The common thread is the same every time: someone arrives at step one of a multi-step problem, finds step one emotionally satisfying, and decides the remaining steps are optional.
They’re not. The remaining steps are where the actual answer lives. The remaining steps are the difference between a position and a posture, between a policy and a bumper sticker, between someone who’s thinking and someone who stopped.
What I Might Be Wrong About
Maybe the pace of AI really is different this time. Maybe the adaptation curve is steeper than anything we’ve faced, and the gap between “this technology exists” and “most people can use it productively” is wider than optimists like me assume. Maybe “just learn to use it” is glib when you’re a fifty-five-year-old paralegal watching your entire job description get automated in eighteen months.
Maybe there are domains — education, criminal justice, medicine — where the cautious voices aren’t being fearful at all, but are doing the harder, slower, more important work of insisting we get it right before we move fast. The person who says “we shouldn’t use AI to make sentencing recommendations until we understand the bias in the training data” isn’t reasoning backward from fear — they’re reasoning forward from a principle, and that’s exactly the kind of thinking I’m arguing for.
And maybe I’m overweighting individual agency in a system that’s moving faster than individuals can respond.
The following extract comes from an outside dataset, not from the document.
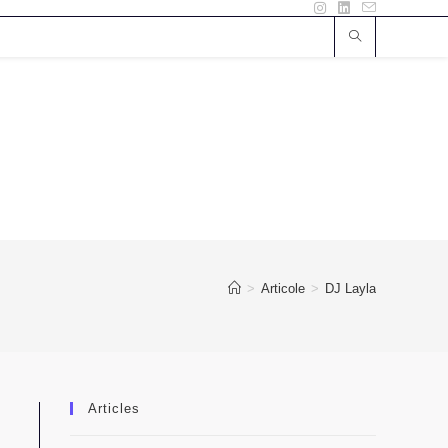
>
Articole
>
DJ Layla
Articles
The original Luddites didn’t fail because they lacked grit. They failed because the economic forces they were up against were structural, and no amount of personal adaptation could change the macroeconomic reality. If AI displaces labor at a pace and scale that outstrips any retraining program we can build, then the “adapt” crowd — my crowd — needs a better answer than bootstrapping.
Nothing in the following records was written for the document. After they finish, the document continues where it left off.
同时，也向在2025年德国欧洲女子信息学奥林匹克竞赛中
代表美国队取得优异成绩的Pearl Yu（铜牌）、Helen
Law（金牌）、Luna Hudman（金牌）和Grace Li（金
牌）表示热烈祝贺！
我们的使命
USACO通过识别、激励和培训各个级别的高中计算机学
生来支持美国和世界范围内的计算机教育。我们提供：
I don’t think any of that invalidates the core argument. But it should make me honest about where my own certainty might be doing the very thing I’m criticizing: arriving at a comfortable conclusion and skipping the hard parts.
The Only Question
The technology is here. It’s not going anywhere. Neither are the forces that make groceries expensive, or the disruptions that make people afraid, or the complexity that makes easy answers so seductive.
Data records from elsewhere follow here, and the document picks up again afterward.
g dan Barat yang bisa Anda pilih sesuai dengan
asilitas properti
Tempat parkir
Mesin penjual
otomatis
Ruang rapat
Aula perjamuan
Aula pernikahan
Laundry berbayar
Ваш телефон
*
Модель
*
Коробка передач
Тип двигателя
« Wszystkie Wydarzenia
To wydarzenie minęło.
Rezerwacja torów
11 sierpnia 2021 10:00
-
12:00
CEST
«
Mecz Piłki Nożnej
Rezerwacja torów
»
The relevant question was never how do you feel about it. It was never do you like it. It was never does it scare you. The relevant question is always, only, relentlessly: given that this is real, what are you going to do?
And then what?
And then what?
And then what?
Price caps don’t make groceries cheaper. Refusing to engage with AI doesn’t make it go away. Outrage about immigration doesn’t secure a border. Nostalgia for manufacturing doesn’t reopen a factory. Declaring your moral superiority doesn’t feed anyone, teach anyone, or protect anyone. At some point, the feeling has to give way to the work — or the feeling is all there is.
I don’t know what the right AI policy looks like. I don’t know how to retrain everyone who needs retraining. I don’t know how to weigh the environmental costs of the data center buildout against the productivity gains. These are genuinely hard problems, and anyone who tells you they have clean answers is selling something.
But I know that the people who will figure it out are the ones who got past the feeling and started working the problem. Not the ones who went to bed.